BAGHDAD, (Reuters) – Iraq’s first major religious festival since U.S. troops pulled out its cities ended largely peacefully on Saturday, officials said, a sign Iraqi forces may have passed their first serious solo test.
Over the weekend, millions of pilgrims, mostly dressed in black, streamed to the golden domed Imam Moussa shrine in northern Baghdad, site of some of the deadliest attacks on Iraqi civilians since the U.S.-led invasion in 2003.
The ritual to commemorate the death of Imam Moussa al-Kadhim, a medieval Shi’ite holy man, or imam, culminated on Saturday under heavy security.
Baghdad security spokesman Qassim al-Moussawi told the BBC Arabic service some 5 million pilgrims had attended.
“This is the biggest figure for some time in Iraq,” he said. “It was a real test for our security forces and thanks be to God, they have succeeded.”
U.S. troops withdrew from Iraqi cities last month as part of a security pact that paves the way for full withdrawal by 2012.
National elections loom in January and Prime Minister Nuri al-Maliki has staked his reputation on better security.
Pilgrims dismantled the tents they had been using for shelter and prepared to walk home, some of them several miles.
The Kadhimiya site was surrounded by three rings of security personnel to search each pilgrim, and helicopters patrolled overhead. Cameras on air balloons monitored the site, the surveillance provided by the U.S. military at Iraq’s request.

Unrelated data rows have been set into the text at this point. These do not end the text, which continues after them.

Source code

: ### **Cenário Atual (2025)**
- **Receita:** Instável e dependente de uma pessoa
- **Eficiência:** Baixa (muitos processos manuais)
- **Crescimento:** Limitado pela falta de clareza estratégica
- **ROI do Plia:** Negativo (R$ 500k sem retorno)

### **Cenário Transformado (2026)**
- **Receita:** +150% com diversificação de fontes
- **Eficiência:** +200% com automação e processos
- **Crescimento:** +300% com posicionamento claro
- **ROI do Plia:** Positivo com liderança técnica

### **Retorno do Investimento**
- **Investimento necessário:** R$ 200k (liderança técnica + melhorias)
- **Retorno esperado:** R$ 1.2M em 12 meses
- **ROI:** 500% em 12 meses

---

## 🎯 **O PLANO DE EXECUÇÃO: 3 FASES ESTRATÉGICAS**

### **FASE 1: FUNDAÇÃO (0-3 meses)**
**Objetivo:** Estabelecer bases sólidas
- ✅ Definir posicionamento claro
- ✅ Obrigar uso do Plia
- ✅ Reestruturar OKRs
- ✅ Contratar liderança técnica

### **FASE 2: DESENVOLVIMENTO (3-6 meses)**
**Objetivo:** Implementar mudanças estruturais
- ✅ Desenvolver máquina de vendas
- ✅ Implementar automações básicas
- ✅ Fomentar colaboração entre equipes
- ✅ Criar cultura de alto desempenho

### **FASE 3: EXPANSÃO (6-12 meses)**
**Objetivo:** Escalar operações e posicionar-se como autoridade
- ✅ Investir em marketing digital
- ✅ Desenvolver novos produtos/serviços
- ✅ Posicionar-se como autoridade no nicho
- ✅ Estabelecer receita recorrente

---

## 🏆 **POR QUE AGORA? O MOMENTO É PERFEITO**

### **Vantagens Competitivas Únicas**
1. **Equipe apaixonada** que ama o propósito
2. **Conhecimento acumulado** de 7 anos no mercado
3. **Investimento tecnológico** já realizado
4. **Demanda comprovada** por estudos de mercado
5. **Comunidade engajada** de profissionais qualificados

Moussawi said not a single attack had happened in Khadimiya itself. But some bombers nonetheless managed to attack pilgrims in different parts of Baghdad as they travelled to the shrine.
Roadside bombs targeting groups of pilgrims in Zaafaraniya, southeastern Baghdad, killed two people and wounded many on Friday, police said, although an Interior Ministry source said none were killed. Other bombs placed on roads teeming with pilgrims wounded many in different districts. But the strong turnout was a sign of just how far security has come in Baghdad since the 2006 and 2007 sectarian conflict that nearly tore the country in apart.
In another such sign, pilgrim Abbas Jasem, 32, complained that “the government only planned the security but didn’t give pilgrims anything to eat or drink”.
Shi’ite gatherings are often targeted by Sunni Islamist al Qaeda. In April, suicide bombers killed 60 people by the shrine.
During the pilgrimage in 2005, rumours of a bombing on the Bridge of the Imams, leading to the shrine, triggered a stampede that killed 1,000, clogging the river below with bodies.